# Nuts And Bolts. How To Tell If They Are "cadmium" Plated?



## schemer (Nov 27, 2015)

Hi guys,
  I am over cautious when welding and know not to breathe in harmful fumes from galvanized metal etc, so I just buy and weld un-plated steel. Now when it comes to nuts and bolts I also use un-plated steel for safety when it has to be welded but you can't get grade 5 or grade 8 nuts and bolts un-plated (or maybe you can) so I was curious if anybody really knows it the "Gold" nuts and bolts at Tractor Supply are simply that color because of the alloy and hardening process, or they have yellow zinc coating, or if they still use CADMIUM to plate nuts and bolts? I know you can use muriatic acid or even vinegar to remove zinc but don't know if I should use the same method on cadmium if it is still in  use.
Thanks,
schemer


----------



## schemer (Nov 27, 2015)

I just found this good reading...Seems I always find info right after I post!  
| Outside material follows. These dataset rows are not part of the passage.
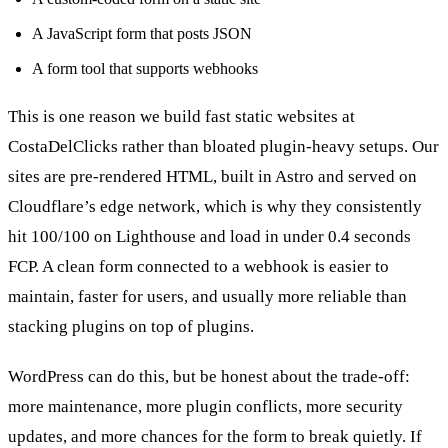
A JavaScript form that posts JSON
A form tool that supports webhooks
This is one reason we build fast static websites at
CostaDelClicks rather than bloated plugin-heavy setups. Our
sites are pre-rendered HTML, built in Astro and served on
Cloudflare’s edge network, which is why they consistently
hit 100/100 on Lighthouse and load in under 0.4 seconds
FCP. A clean form connected to a webhook is easier to
maintain, faster for users, and usually more reliable than
stacking plugins on top of plugins.
WordPress can do this, but be honest about the trade-off:
more maintenance, more plugin conflicts, more security
updates, and more chances for the form to break quietly. If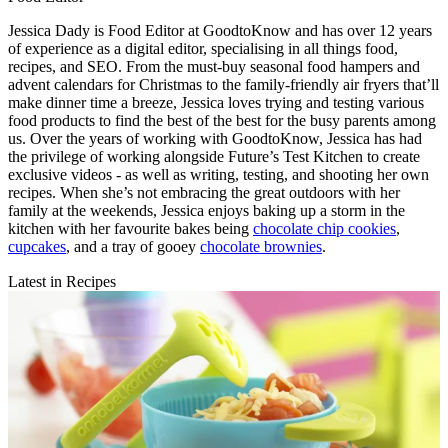
Jessica Dady is Food Editor at GoodtoKnow and has over 12 years
of experience as a digital editor, specialising in all things food,
recipes, and SEO. From the must-buy seasonal food hampers and
advent calendars for Christmas to the family-friendly air fryers that’ll
make dinner time a breeze, Jessica loves trying and testing various
food products to find the best of the best for the busy parents among
us. Over the years of working with GoodtoKnow, Jessica has had
the privilege of working alongside Future’s Test Kitchen to create
exclusive videos - as well as writing, testing, and shooting her own
recipes. When she’s not embracing the great outdoors with her
family at the weekends, Jessica enjoys baking up a storm in the
kitchen with her favourite bakes being
chocolate chip cookies
,
cupcakes
, and a tray of gooey
chocolate brownies
.
Latest in Recipes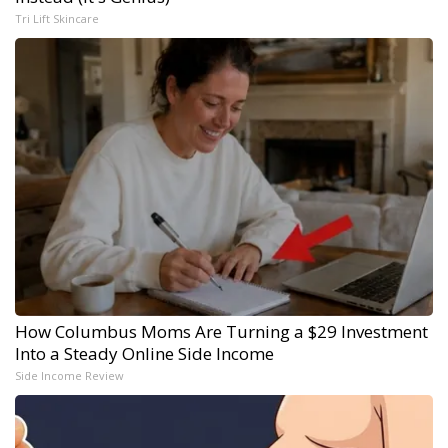
Tri Lift Skincare
How Columbus Moms Are Turning a $29 Investment
Into a Steady Online Side Income
Side Income Review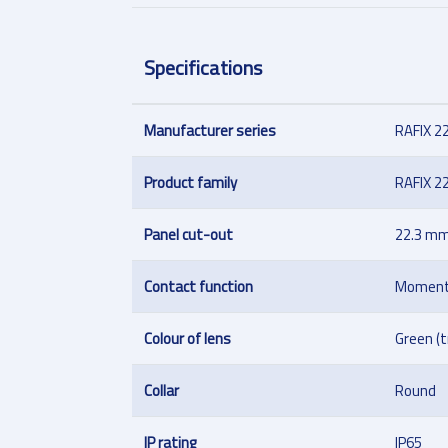
Specifications
Manufacturer series
RAFIX 2
Product family
RAFIX 2
Panel cut-out
22.3 m
Contact function
Moment
Colour of lens
Green (
Collar
Round
IP rating
IP65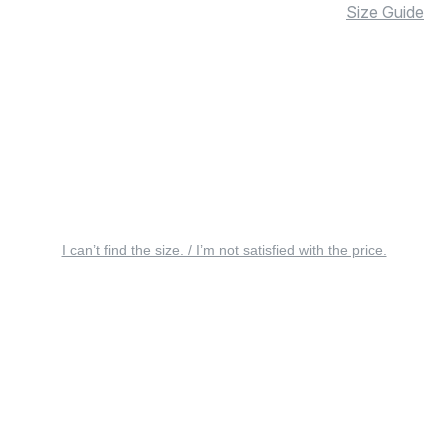
Size Guide
I can’t find the size. / I’m not satisfied with the price.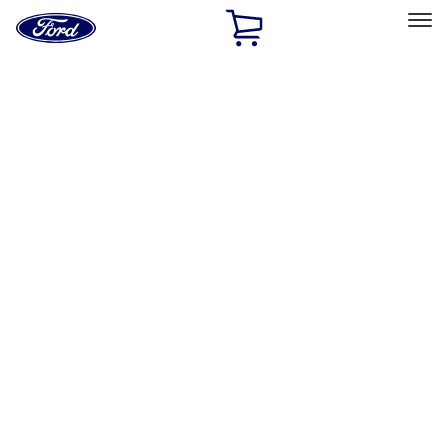
Ford
Home
Page
Skip To Content
Select Vehicle
Ford Rewards
Learn more
Home
Accessories
Exterior
Splash Guards
Filters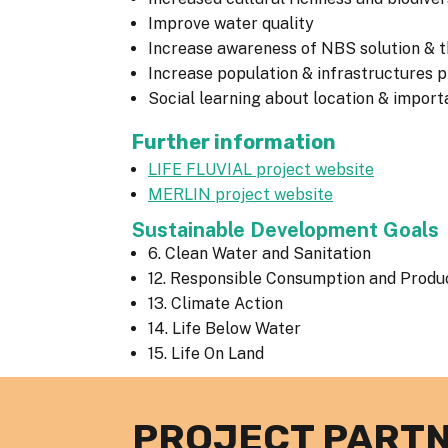
Improve water quality
Increase awareness of NBS solution & th
Increase population & infrastructures
Social learning about location & impor
Further information
LIFE FLUVIAL project website
MERLIN project website
Sustainable Development Goals
6. Clean Water and Sanitation
12. Responsible Consumption and Produ
13. Climate Action
14. Life Below Water
15. Life On Land
PROJECT PART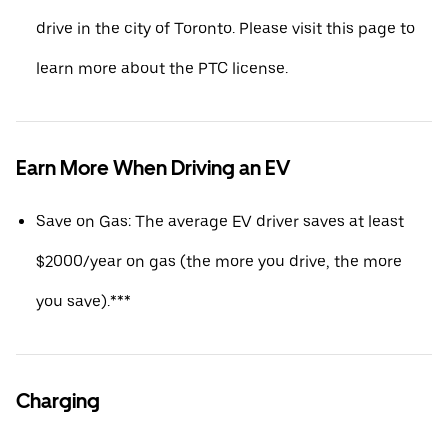
drive in the city of Toronto. Please visit this page to
learn more about the PTC license.
Earn More When Driving an EV
Save on Gas: The average EV driver saves at least
$2000/year on gas (the more you drive, the more
you save).***
Charging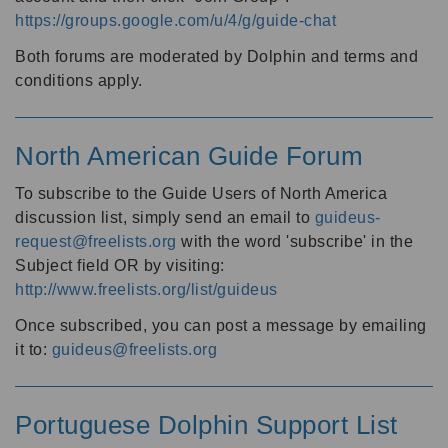
https://groups.google.com/u/4/g/guide-chat
Both forums are moderated by Dolphin and terms and
conditions apply.
North American Guide Forum
To subscribe to the Guide Users of North America
discussion list, simply send an email to
guideus-
request@freelists.org
with the word 'subscribe' in the
Subject field OR by visiting:
http://www.freelists.org/list/guideus
Once subscribed, you can post a message by emailing
it to:
guideus@freelists.org
Portuguese Dolphin Support List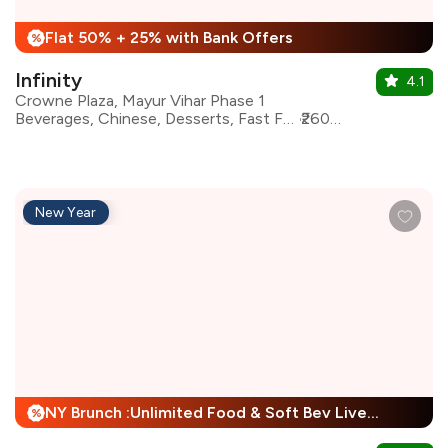
Flat 50% + 25% with Bank Offers
%
Infinity
4.1
Crowne Plaza, Mayur Vihar Phase 1
Beverages, Chinese, Desserts, Fast Food, Italian, North Indian, Asian, Continental
₹2600 for two
New Year
NY Brunch :Unlimited Food & Soft Bev Live Performance + 25% Off
%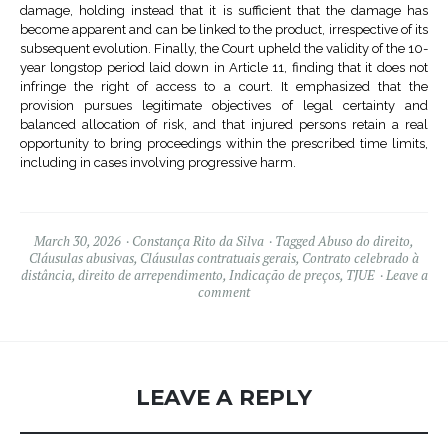
damage, holding instead that it is sufficient that the damage has
become apparent and can be linked to the product, irrespective of its
subsequent evolution. Finally, the Court upheld the validity of the 10-
year longstop period laid down in Article 11, finding that it does not
infringe the right of access to a court. It emphasized that the
provision pursues legitimate objectives of legal certainty and
balanced allocation of risk, and that injured persons retain a real
opportunity to bring proceedings within the prescribed time limits,
including in cases involving progressive harm.
March 30, 2026
Constança Rito da Silva
Tagged
Abuso do direito
,
Cláusulas abusivas
,
Cláusulas contratuais gerais
,
Contrato celebrado à
distância
,
direito de arrependimento
,
Indicação de preços
,
TJUE
Leave a
comment
LEAVE A REPLY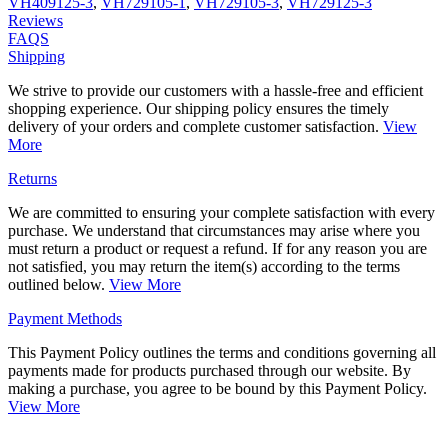
VH409125-3
,
VH729105-1
,
VH729105-3
,
VH729125-3
Reviews
FAQS
Shipping
We strive to provide our customers with a hassle-free and efficient
shopping experience. Our shipping policy ensures the timely
delivery of your orders and complete customer satisfaction.
View
More
Returns
We are committed to ensuring your complete satisfaction with every
purchase. We understand that circumstances may arise where you
must return a product or request a refund. If for any reason you are
not satisfied, you may return the item(s) according to the terms
outlined below.
View More
Payment Methods
This Payment Policy outlines the terms and conditions governing all
payments made for products purchased through our website. By
making a purchase, you agree to be bound by this Payment Policy.
View More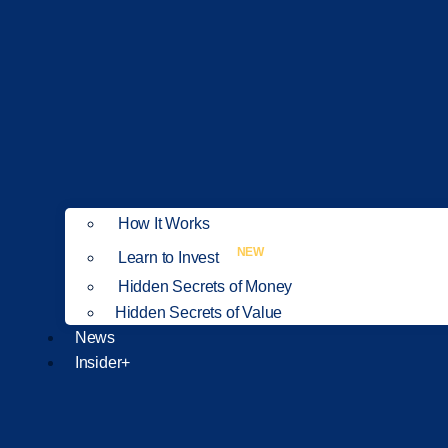
How It Works
NEW
Learn to Invest
Hidden Secrets of Money
Hidden Secrets of Value
News
Insider+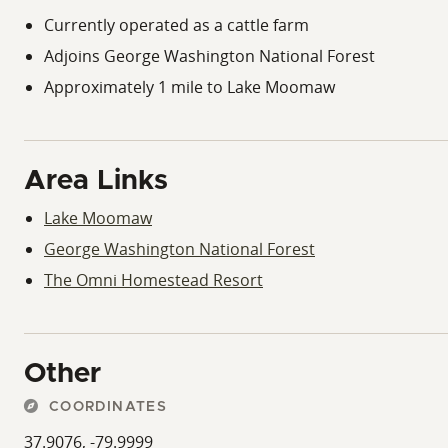
Currently operated as a cattle farm
Adjoins George Washington National Forest
Approximately 1 mile to Lake Moomaw
Area Links
Lake Moomaw
George Washington National Forest
The Omni Homestead Resort
Other
COORDINATES
37.9076, -79.9999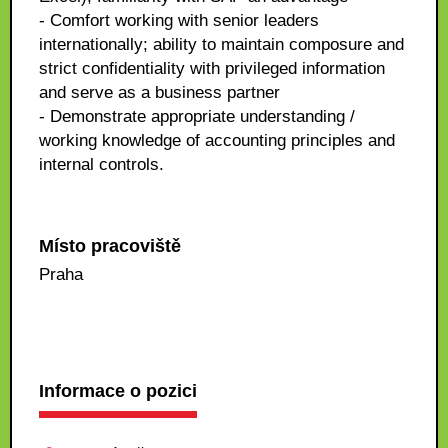
- Comfort working with senior leaders
internationally; ability to maintain composure and
strict confidentiality with privileged information
and serve as a business partner
- Demonstrate appropriate understanding /
working knowledge of accounting principles and
internal controls.
Místo pracoviště
Praha
Informace o pozici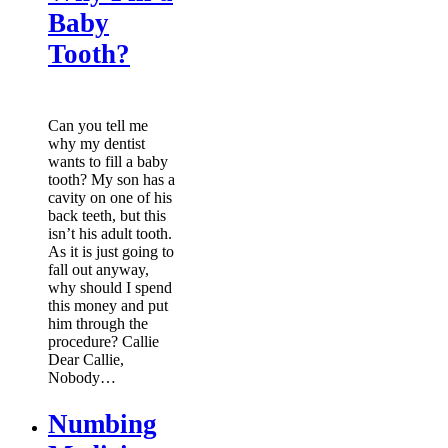
Baby
Tooth?
Can you tell me
why my dentist
wants to fill a baby
tooth? My son has a
cavity on one of his
back teeth, but this
isn’t his adult tooth.
As it is just going to
fall out anyway,
why should I spend
this money and put
him through the
procedure? Callie
Dear Callie,
Nobody…
Numbing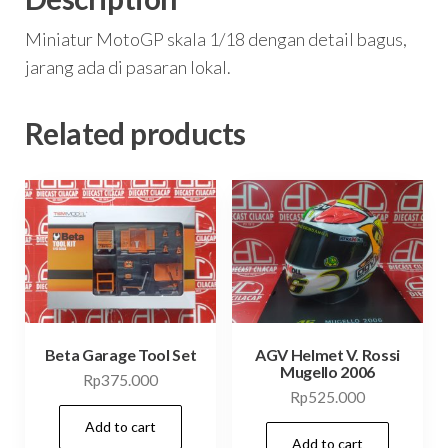
Miniatur MotoGP skala 1/18 dengan detail bagus,
jarang ada di pasaran lokal.
Related products
Beta Garage Tool Set
AGV Helmet V. Rossi
Mugello 2006
Rp
375.000
Rp
525.000
Add to cart
Add to cart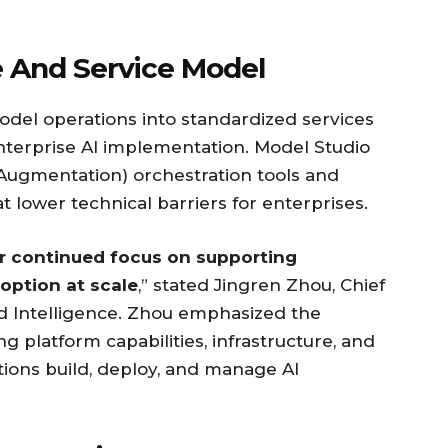
e And Service Model
odel operations into standardized services
enterprise AI implementation. Model Studio
 Augmentation) orchestration tools and
 lower technical barriers for enterprises.
ur continued focus on supporting
option at scale
,” stated Jingren Zhou, Chief
ud Intelligence. Zhou emphasized the
platform capabilities, infrastructure, and
ions build, deploy, and manage AI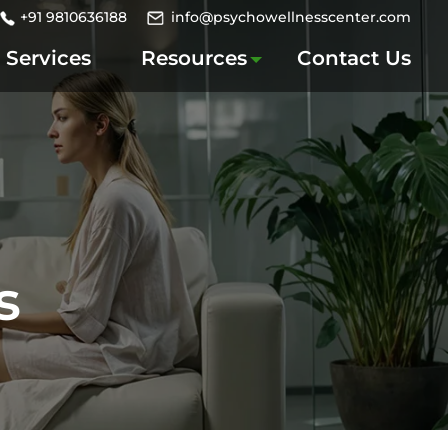
+91 9810636188
info@psychowellnesscenter.com
Services
Resources
Contact Us
s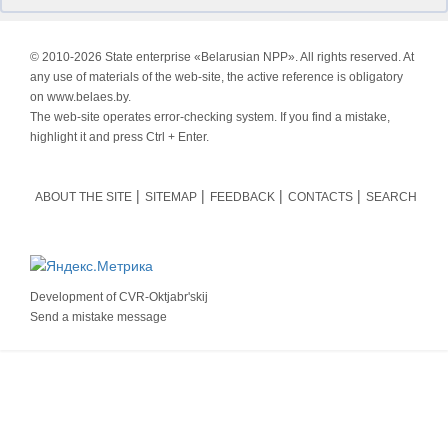
© 2010-
2026 State enterprise «Belarusian NPP». All rights reserved. At
any use of materials of the web-site, the active reference is obligatory
on www.belaes.by.
The web-site operates error-checking system. If you find a mistake,
highlight it and press Ctrl + Enter.
ABOUT THE SITE
SITEMAP
FEEDBACK
CONTACTS
SEARCH
Development of
CVR-Oktjabr'skij
Send a mistake message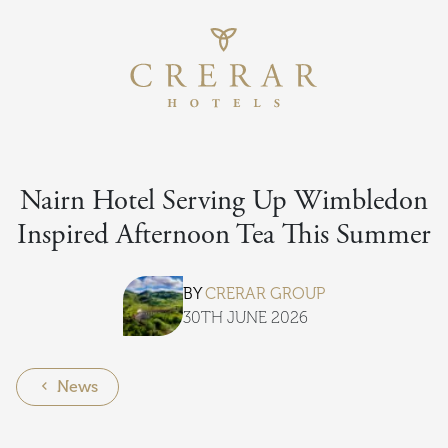
Return to th
Skip to main content
Nairn Hotel Serving Up Wimbledon
Inspired Afternoon Tea This Summer
BY
CRERAR GROUP
30TH JUNE 2026
News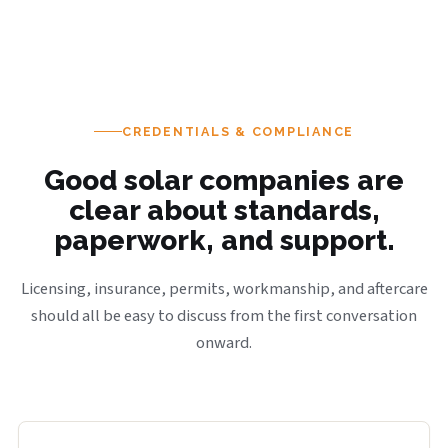
CREDENTIALS & COMPLIANCE
Good solar companies are
clear about standards,
paperwork, and support.
Licensing, insurance, permits, workmanship, and aftercare
should all be easy to discuss from the first conversation
onward.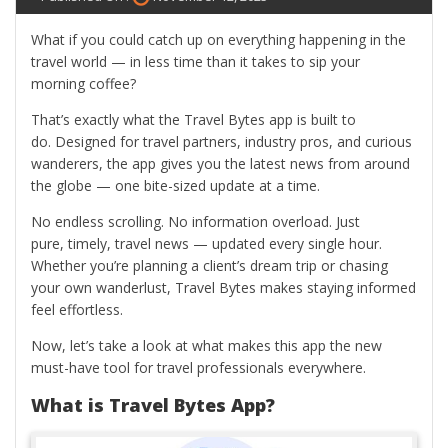
What if you could catch up on everything happening in the
travel world — in less time than it takes to sip your
morning coffee?
That’s exactly what the Travel Bytes app is built to
do. Designed for travel partners, industry pros, and curious
wanderers, the app gives you the latest news from around
the globe — one bite-sized update at a time.
No endless scrolling. No information overload. Just
pure, timely, travel news — updated every single hour.
Whether you’re planning a client’s dream trip or chasing
your own wanderlust, Travel Bytes makes staying informed
feel effortless.
Now, let’s take a look at what makes this app the new
must-have tool for travel professionals everywhere.
What is Travel Bytes App?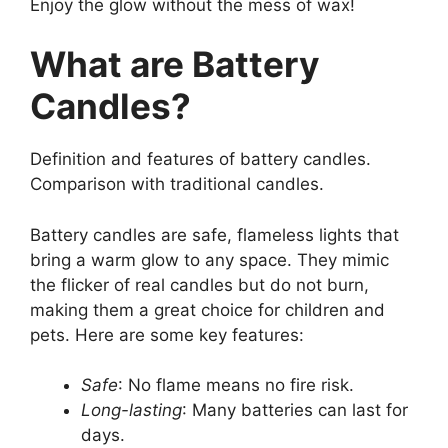
Enjoy the glow without the mess of wax!
What are Battery
Candles?
Definition and features of battery candles.
Comparison with traditional candles.
Battery candles are safe, flameless lights that
bring a warm glow to any space. They mimic
the flicker of real candles but do not burn,
making them a great choice for children and
pets. Here are some key features:
Safe
: No flame means no fire risk.
Long-lasting
: Many batteries can last for
days.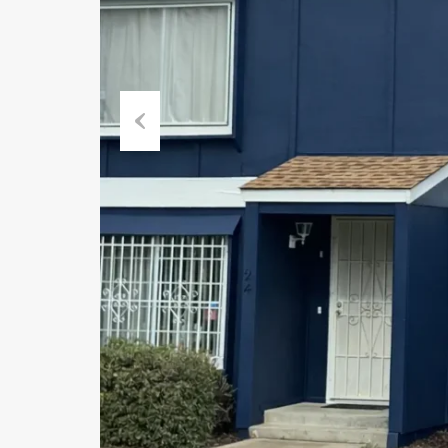
Previous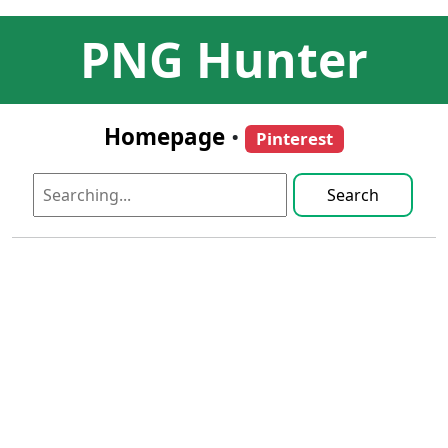
PNG Hunter
Homepage
•
Pinterest
Search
http://429mustangcougarinfo.50megs.com/new_page_26.htm

Looks like I had it under control all along. Just weld un-plated steel or known safe steel and avoid any problems whatsoever. Typically I don't weld a lot of bolts anyhow, but I have a galvanized 5/8" shaft for an axle that I can clean off the zinc and weld, or use U-Bolts. 
schemer


----------



## ch2co (Nov 27, 2015)

Very wise man!  Don't go welding unknown plated materials. I thought that CAD plated fasteners were a thing of my youth, i.e. ancient, but apparently they are still produced for the aerospace industry?

CHuck the grumpy old guy


----------



## PlasmaOnTheBrain (Feb 7, 2016)

Stuff from TSC isnt going to have Cd on it. The yellow on the grade 8s is just one of the zinc coatings.
Areospace is about it for nuts and bolts with Cd on them anymore. 
I have seen Cd plated aluminium before, they were electrical boxes for the under frames of subway cars. Poor bastards had to weld them together (I was REALLY happy I couldn't weld Al back then...)
It looked slightly different from the other yellowish zinc coatings... Cant describe how but if you put the 2 next to each other it stands right out.


----------



## TOOLMASTER (Feb 7, 2016)

grind it off first


----------



## Tony Wells (Feb 7, 2016)

You can strip the plating easily with a little acid. Doesn't have to be strong if you have time. Don't oversoak, and neutralize after stripping.


----------